Don't mislead public through signboards, cards, NMC tells doctors
The book is a result of the learnings by a group of experts from hearing cases of misconduct against doctors
Doctors should not use an unusually large signboard and write on it anything other than their name, qualifications, titles, speciality, or registration number, the National Medical Commission (NMC) has suggested, saying their prescription papers should also have the same content.
It is improper to affix a signboard in a chemist's shop or in places where the doctor does not reside or work, the NMC's Ethics and Medical Registration Board (EMRB) said in its E-Book: "Professional Conduct Review - Lessons from Case Archives".
The book also highlighted that a trust deficit in the doctor-patient relationship leads to litigation against the doctors and emphasised that the most common cause of complaints against doctors is due to a communication gap.
The commission stated that care should be taken not to mislead the public through signboards, visiting cards, announcements, etc.

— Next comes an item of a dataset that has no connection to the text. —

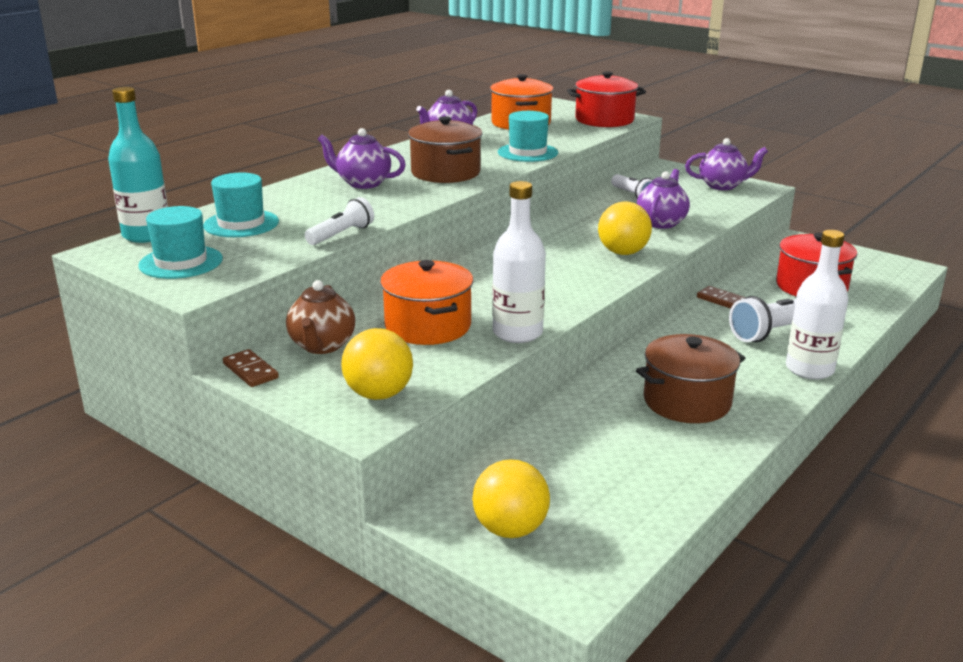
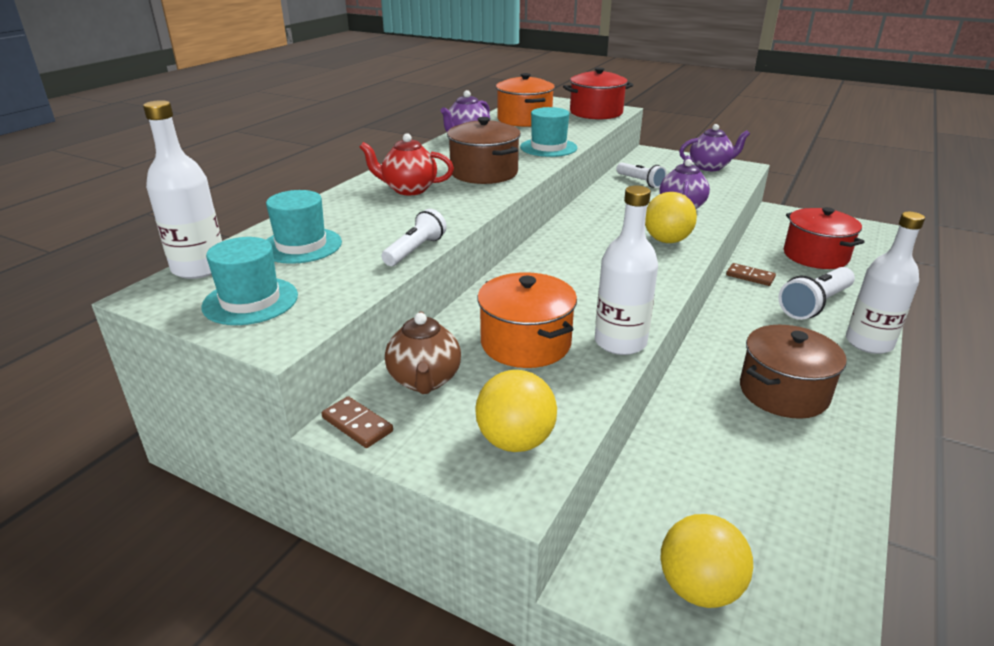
camera: 10 degrees left, 5 degrees up
(146, 235) = (199, 268): turquoise bottle -> white bottle
(363, 183) = (409, 189): purple teapot -> red teapot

Medical practitioners may acquire skills and training in various areas related to a particular field, but the use of the title 'consultant/specialist' should be restricted to those who are qualified in the particular speciality, it said.
As an appellate body, the Ethics and Medical Registration Board of the NMC has been hearing cases of misconduct and passing judgments.
“The need to disseminate the learnings from the complaint cases against doctors was felt right from the beginning,” Dr Yogender Malik, editor of the booklet and member of the Ethics and Medical Registration Board of the NMC, said.
The thought was shared with the board and a group of experts was formed.
They worked very hard, going through hundreds of pages of each case and summarised them without losing the essence of the case and the message, he stated.
The case studies in the book show that it is very difficult for a patient to differentiate between ethics, conduct, and negligence, the NMC said.
Doctors too feel that patients have no right to complain unless there is harm, the NMC stated.